Records for this task ▸
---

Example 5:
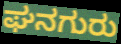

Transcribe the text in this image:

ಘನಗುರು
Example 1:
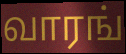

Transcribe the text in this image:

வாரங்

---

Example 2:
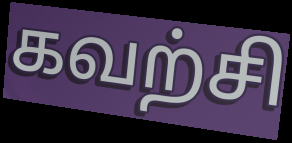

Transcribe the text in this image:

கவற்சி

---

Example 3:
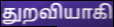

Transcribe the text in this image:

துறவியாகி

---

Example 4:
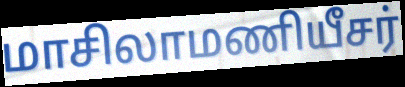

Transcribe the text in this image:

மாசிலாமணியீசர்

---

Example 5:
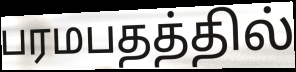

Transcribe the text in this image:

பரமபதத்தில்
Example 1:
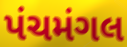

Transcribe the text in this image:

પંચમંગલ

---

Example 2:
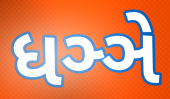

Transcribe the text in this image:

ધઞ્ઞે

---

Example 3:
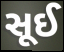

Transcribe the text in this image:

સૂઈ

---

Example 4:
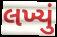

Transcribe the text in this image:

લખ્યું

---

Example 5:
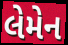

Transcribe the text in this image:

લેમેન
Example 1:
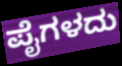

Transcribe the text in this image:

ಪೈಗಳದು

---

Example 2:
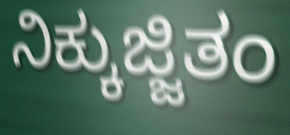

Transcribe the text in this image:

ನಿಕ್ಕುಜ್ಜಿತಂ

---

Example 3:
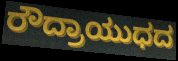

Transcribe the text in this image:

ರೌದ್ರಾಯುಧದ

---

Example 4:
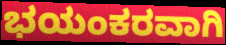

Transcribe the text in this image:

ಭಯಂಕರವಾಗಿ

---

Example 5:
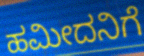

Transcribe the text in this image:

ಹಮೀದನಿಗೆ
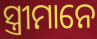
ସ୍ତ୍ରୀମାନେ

Exercise details ▸ All the lines above must be written out exactly, without a single picture.

Expected answer ▸
---

Example 5:

Transcribe the text in this image:

ಘನಗುರು
Example 1:

Transcribe the text in this image:

வாரங்

---

Example 2:

Transcribe the text in this image:

கவற்சி

---

Example 3:

Transcribe the text in this image:

துறவியாகி

---

Example 4:

Transcribe the text in this image:

மாசிலாமணியீசர்

---

Example 5:

Transcribe the text in this image:

பரமபதத்தில்
Example 1:

Transcribe the text in this image:

પંચમંગલ

---

Example 2:

Transcribe the text in this image:

ધઞ્ઞે

---

Example 3:

Transcribe the text in this image:

સૂઈ

---

Example 4:

Transcribe the text in this image:

લખ્યું

---

Example 5:

Transcribe the text in this image:

લેમેન
Example 1:

Transcribe the text in this image:

ಪೈಗಳದು

---

Example 2:

Transcribe the text in this image:

ನಿಕ್ಕುಜ್ಜಿತಂ

---

Example 3:

Transcribe the text in this image:

ರೌದ್ರಾಯುಧದ

---

Example 4:

Transcribe the text in this image:

ಭಯಂಕರವಾಗಿ

---

Example 5:

Transcribe the text in this image:

ಹಮೀದನಿಗೆ
ସ୍ତ୍ରୀମାନେ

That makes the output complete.